Wait and see with colds and flu…
When you get a sore throat and a runny nose, it’s not easy to tell whether the infection is viral or bacterial. Even doctors struggle to distinguish between them in the early stages! So quite often, antibiotics are mis-prescribed for respiratory infections. For this reason, Dr Brink says that the best approach is to obtain a “delayed antibiotic script” and allow an infection to run its course for 72 hours.
If it’s viral chances are that the body’s natural immunity will have started to work after 72 hours, and the patient will be feeling somewhat better by then, and can throw the script away. Dr Brink says that you may develop a post-nasal drip and start to cough, and this can take up to three weeks to clear up. This does not mean you have developed a bacterial infection.

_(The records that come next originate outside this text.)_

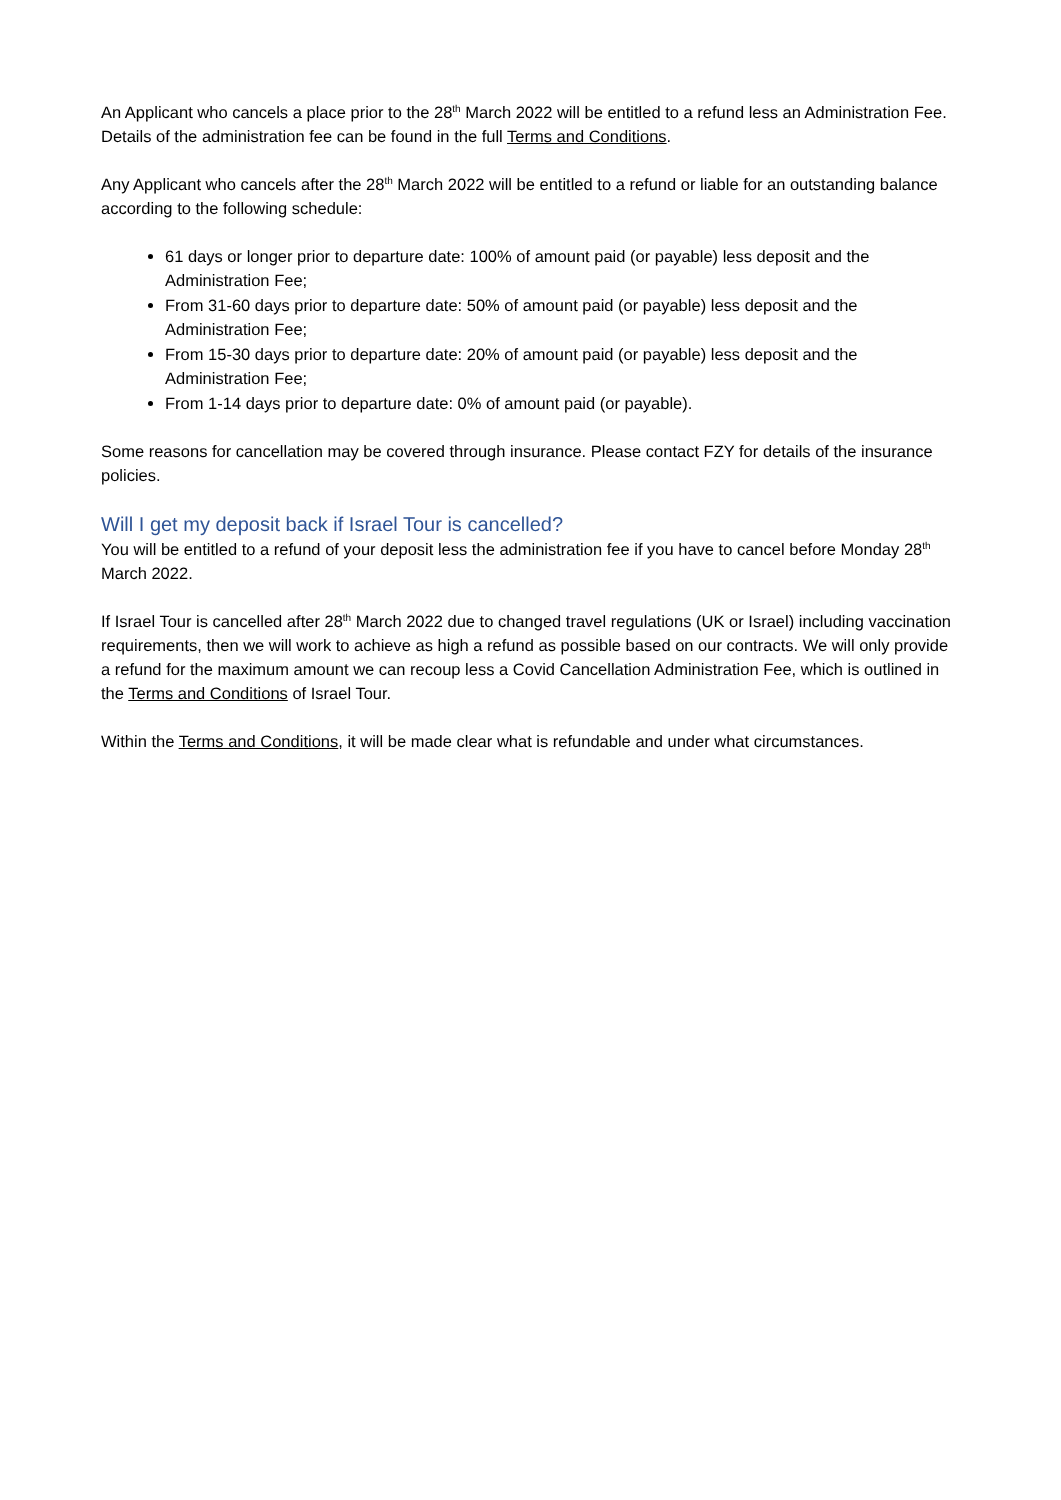An Applicant who cancels a place prior to the 28<sup>th</sup> March 2022 will be entitled to a refund less an Administration Fee. Details of the administration fee can be found in the full Terms and Conditions.
Any Applicant who cancels after the 28<sup>th</sup> March 2022 will be entitled to a refund or liable for an outstanding balance according to the following schedule:
61 days or longer prior to departure date: 100% of amount paid (or payable) less deposit and the Administration Fee;
From 31-60 days prior to departure date: 50% of amount paid (or payable) less deposit and the Administration Fee;
From 15-30 days prior to departure date: 20% of amount paid (or payable) less deposit and the Administration Fee;
From 1-14 days prior to departure date: 0% of amount paid (or payable).
Some reasons for cancellation may be covered through insurance. Please contact FZY for details of the insurance policies.
Will I get my deposit back if Israel Tour is cancelled?
You will be entitled to a refund of your deposit less the administration fee if you have to cancel before Monday 28<sup>th</sup> March 2022.
If Israel Tour is cancelled after 28<sup>th</sup> March 2022 due to changed travel regulations (UK or Israel) including vaccination requirements, then we will work to achieve as high a refund as possible based on our contracts. We will only provide a refund for the maximum amount we can recoup less a Covid Cancellation Administration Fee, which is outlined in the Terms and Conditions of Israel Tour.
Within the Terms and Conditions, it will be made clear what is refundable and under what circumstances.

If it’s bacterial infection, after 72 hours the patient will probably be feeling worse, and an antibiotic will be indicated, so the script can be used.
Myth busting! Dr Brink says that the belief that green or yellow mucus or a high fever are indicators of a bacterial infection is wrong. This belief is contributing to the overuse of antibiotics. You can have both sets of symptoms with both viral and bacterial infections, so rather use the 72-hour method outlined above to assess your need for antibiotics.
But don’t wait if...
Antibiotics are prescribed right away for a strep throat (which can lead to heart complications), urinary tract infections, whooping cough, and other very specific bacterial infections. Dr Brink says that if your doctor recommends starting an antibiotic right away for one of these, do not delay the start of your prescription. Always discuss your plans with your doctor and hear what they have to say.
If you and your doctor believe you should be taking antibiotics, take these steps to ensure their effectiveness and your recovery:
- Take probiotics. Antibiotics can kill the good bacteria in your tummy, so Dr Brink also advises taking a probiotic to replace these while taking an antibiotic. Even better, he recommends eating lots of yoghurt (as much as four cups a day of unsweetened, unflavoured yoghurt) to restore balance to your gut flora. Yoghurt is better, explains Dr Brink, because researchers have not yet identified the full range of probiotic cultures that should appear in a course of probiotics.
- Complete the course of antibiotics. Even if you feel better, continue the course of antibiotics to the very end. The length of the course is determined by your doctor to ensure that the infection is entirely beaten. If you do not complete the course, you run the risk of the bacteria multiplying again - this time, immune to the antibiotic it has been exposed to.
- Make sure you understand and comply with the dosage and storage requirements. Some antibiotics should be taken before meals, some after. Some need to be stored at room temperature, others should be kept in the fridge. Some are rendered ineffective if you drink alcohol. Follow the instructions carefully to ensure that you are quickly restored to good health.
TOP TIP: Dr Brink says that if all your vaccinations – including your annual flu vaccination – are up to date, you are less likely to develop an infection that requires antibiotics, or that could be mistaken for one that requires antibiotics.
Nobody likes to feel sick, and antibiotics are often believed to be a magic medicine that fixes everything, but overusing them can be harmful both to you and to society as a whole. Be an informed patient, and make sure that if you are taking antibiotics, it’s for the right reason, and you are taking them in the right way.